Malaria is a mosquito borne infectious disease caused by parasites that are transmitted to people through the bites of infected female mosquitoes. Cerebral malaria, caused by the parasite Plasmodium falciparum transmitted by the Anopheles gambiae mosquito, is the most deadly form of the disease, killing around 584,000 people each year. Malaria can cause organ failure, unconsciousness, and coma, if left untreated, and is a major cause of decreased economic productivity in affected regions.
A larger portion of Africa is currently at high risk for malaria transmission than previously predicted, revealed a new University of Florida mapping study.
‘Due to climate changes, the area where malaria can be transmitted most easily will shrink, but the total transmission zone in Africa will expand and move into new territory.’

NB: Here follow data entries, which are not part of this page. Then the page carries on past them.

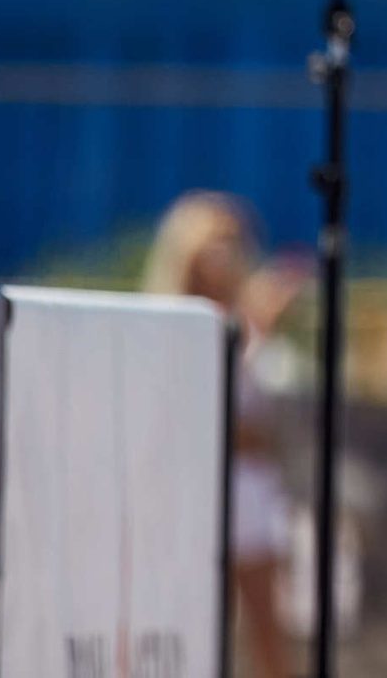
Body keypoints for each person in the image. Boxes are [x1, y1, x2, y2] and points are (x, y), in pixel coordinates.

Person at [144, 191, 303, 678]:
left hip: (252, 495)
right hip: (192, 492)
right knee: (190, 626)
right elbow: (186, 412)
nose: (226, 256)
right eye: (214, 245)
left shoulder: (250, 323)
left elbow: (270, 418)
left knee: (265, 628)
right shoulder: (167, 324)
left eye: (234, 243)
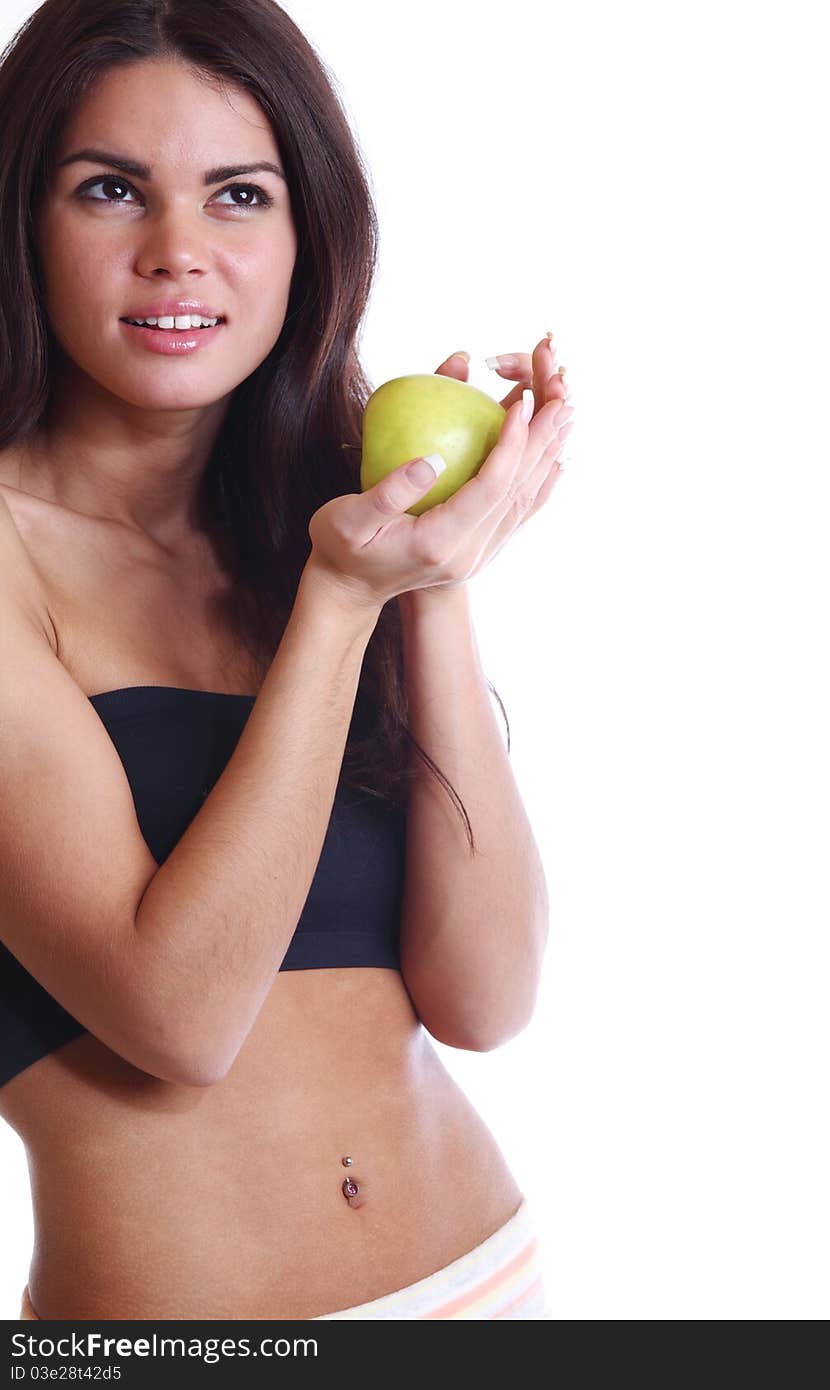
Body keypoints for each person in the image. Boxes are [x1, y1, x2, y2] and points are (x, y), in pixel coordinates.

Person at [0, 0, 572, 1322]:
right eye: (109, 191)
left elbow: (486, 995)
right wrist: (341, 598)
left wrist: (428, 580)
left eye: (239, 195)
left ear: (308, 235)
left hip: (490, 1284)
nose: (178, 254)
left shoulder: (309, 528)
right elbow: (176, 1017)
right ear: (26, 221)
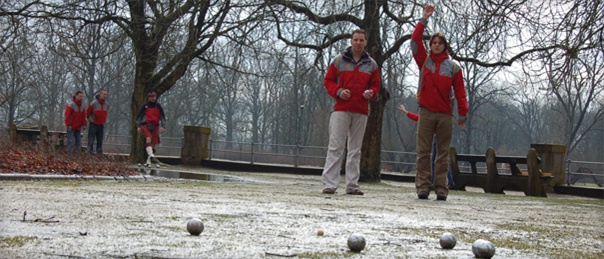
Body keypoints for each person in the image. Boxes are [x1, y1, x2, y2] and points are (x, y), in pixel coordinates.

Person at [410, 5, 468, 201]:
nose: (435, 45)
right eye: (433, 42)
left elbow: (460, 92)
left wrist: (462, 113)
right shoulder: (424, 61)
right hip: (426, 112)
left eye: (439, 43)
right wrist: (424, 19)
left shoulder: (453, 67)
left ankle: (441, 188)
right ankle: (423, 187)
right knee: (423, 152)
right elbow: (415, 40)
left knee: (442, 154)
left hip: (444, 115)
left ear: (444, 46)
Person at [321, 29, 381, 195]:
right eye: (355, 40)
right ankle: (329, 184)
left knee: (355, 150)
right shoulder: (339, 60)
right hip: (341, 109)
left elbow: (376, 85)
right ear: (351, 41)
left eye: (361, 40)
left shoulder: (372, 64)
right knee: (335, 147)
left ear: (365, 42)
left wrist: (371, 93)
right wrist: (339, 91)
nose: (358, 43)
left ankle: (352, 185)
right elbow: (328, 81)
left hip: (361, 110)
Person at [398, 104, 455, 187]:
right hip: (438, 137)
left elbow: (418, 119)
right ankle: (446, 180)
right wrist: (406, 112)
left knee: (437, 159)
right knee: (440, 159)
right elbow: (418, 119)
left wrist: (405, 112)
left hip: (438, 137)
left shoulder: (431, 116)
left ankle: (445, 181)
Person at [136, 90, 166, 167]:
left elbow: (162, 117)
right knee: (148, 139)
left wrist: (163, 126)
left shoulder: (158, 106)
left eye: (154, 96)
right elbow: (139, 117)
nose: (153, 98)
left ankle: (148, 160)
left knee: (154, 144)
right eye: (151, 97)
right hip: (146, 124)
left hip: (155, 126)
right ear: (148, 98)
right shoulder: (145, 106)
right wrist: (138, 126)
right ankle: (152, 156)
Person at [87, 89, 109, 155]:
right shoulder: (93, 103)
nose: (105, 96)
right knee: (91, 140)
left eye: (106, 94)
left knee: (100, 141)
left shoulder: (107, 104)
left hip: (101, 125)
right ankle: (89, 154)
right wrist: (91, 120)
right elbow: (88, 113)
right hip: (93, 124)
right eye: (104, 94)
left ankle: (99, 154)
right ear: (100, 95)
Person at [64, 91, 87, 155]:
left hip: (78, 127)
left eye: (82, 96)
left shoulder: (82, 106)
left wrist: (84, 124)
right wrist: (68, 125)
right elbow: (67, 115)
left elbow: (83, 116)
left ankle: (77, 155)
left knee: (78, 142)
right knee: (70, 141)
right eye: (80, 96)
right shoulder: (71, 105)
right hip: (71, 126)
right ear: (76, 96)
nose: (81, 97)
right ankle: (69, 155)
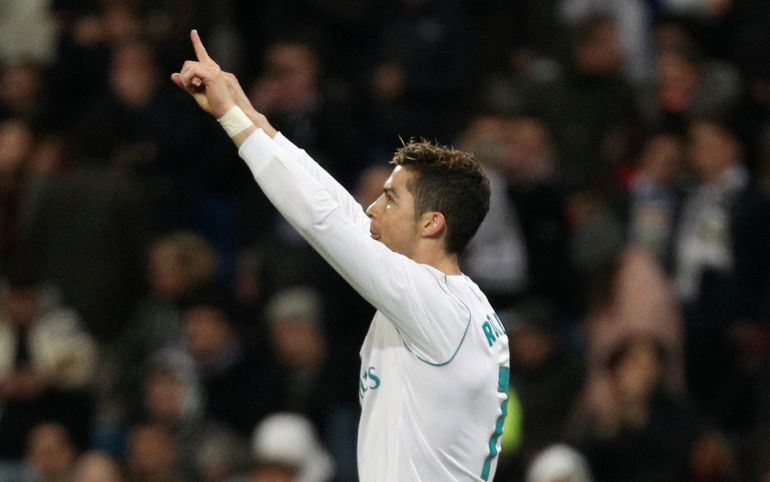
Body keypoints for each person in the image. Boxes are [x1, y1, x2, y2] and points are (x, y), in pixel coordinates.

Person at [171, 30, 510, 481]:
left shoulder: (434, 305)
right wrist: (248, 113)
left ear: (432, 223)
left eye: (390, 199)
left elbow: (324, 221)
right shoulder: (449, 304)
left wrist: (235, 120)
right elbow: (339, 209)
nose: (372, 208)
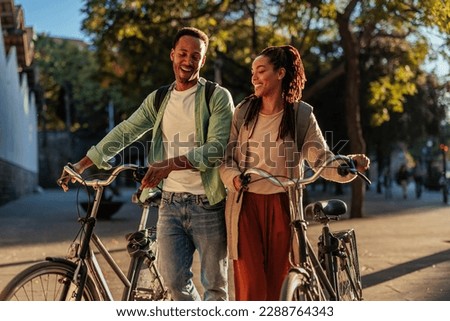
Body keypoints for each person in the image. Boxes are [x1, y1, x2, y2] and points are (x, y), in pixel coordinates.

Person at [58, 27, 234, 301]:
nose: (188, 61)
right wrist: (82, 164)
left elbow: (216, 149)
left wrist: (169, 164)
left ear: (203, 60)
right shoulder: (160, 98)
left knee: (215, 287)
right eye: (183, 54)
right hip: (170, 204)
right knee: (174, 283)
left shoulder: (217, 96)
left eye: (195, 56)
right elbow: (126, 131)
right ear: (172, 55)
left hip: (208, 205)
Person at [219, 45, 370, 301]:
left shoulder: (301, 115)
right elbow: (225, 159)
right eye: (252, 71)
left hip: (284, 205)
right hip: (246, 207)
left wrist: (347, 166)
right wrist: (233, 178)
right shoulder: (243, 112)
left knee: (282, 283)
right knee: (251, 285)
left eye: (261, 70)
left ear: (280, 73)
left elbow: (320, 158)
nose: (254, 77)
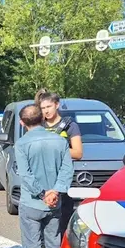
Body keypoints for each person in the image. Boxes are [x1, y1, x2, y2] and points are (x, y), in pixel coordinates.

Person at [12, 104, 74, 248]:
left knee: (32, 245)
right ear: (42, 118)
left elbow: (26, 175)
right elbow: (67, 169)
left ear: (22, 123)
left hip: (32, 203)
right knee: (54, 243)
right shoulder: (60, 141)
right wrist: (55, 191)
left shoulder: (22, 144)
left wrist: (41, 194)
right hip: (55, 203)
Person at [36, 92, 83, 237]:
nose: (46, 110)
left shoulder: (70, 125)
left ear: (57, 105)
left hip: (61, 180)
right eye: (43, 108)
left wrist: (55, 149)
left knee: (62, 221)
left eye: (49, 106)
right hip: (41, 178)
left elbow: (78, 153)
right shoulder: (38, 126)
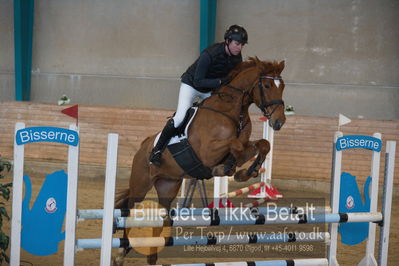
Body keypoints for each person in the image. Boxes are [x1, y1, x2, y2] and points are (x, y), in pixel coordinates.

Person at [149, 24, 248, 167]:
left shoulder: (237, 58)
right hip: (191, 86)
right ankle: (156, 151)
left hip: (209, 90)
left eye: (242, 45)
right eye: (237, 44)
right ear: (228, 41)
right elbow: (198, 80)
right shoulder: (209, 54)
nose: (239, 48)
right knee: (179, 117)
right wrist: (220, 81)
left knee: (217, 116)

Under future climate regimes, the area where the disease can be transmitted most easily will shrink, but the total transmission zone will expand and move into new territory, suggested the study, which appears in Vector-Borne and Zoonotic Diseases
The study suggested that by 2080, the year-round, highest-risk transmission zone will move from coastal West Africa, east to the Albertine Rift, between the Democratic Republic of Congo and Uganda. The area suitable for seasonal, lower-risk transmission will shift north into coastal sub-Saharan Africa.
Most striking, some parts of Africa will become too hot for malaria.
Lead author Sadie Ryan, an assistant professor of geography at the University of Florida who also is affiliated with UF's Emerging Pathogens Institute, said, "The overall expansion of malaria-vulnerable areas will challenge management of the deadly disease. Malaria will arrive in new areas, posing a risk to new populations and the shift of endemic and epidemic areas will require public health management changes. Mapping a mathematical predictive model of a climate-driven infectious disease like malaria allows us to develop tools to understand both spatial and seasonal dynamics, and to anticipate the future changes to those dynamics."
For the study, researchers used a model that takes into account the real, curved, physiological responses of both mosquitoes and the malaria parasite to temperature. This model shows an optimal transmission temperature for malaria that, at 25 degrees Celsius, is 6 degrees Celsius lower than previous predictive models.
Ryan said, "This work will play an important role in helping public health officials and NGOs plan for the efficient deployment of resources and interventions to control future outbreaks of malaria and their associated societal costs."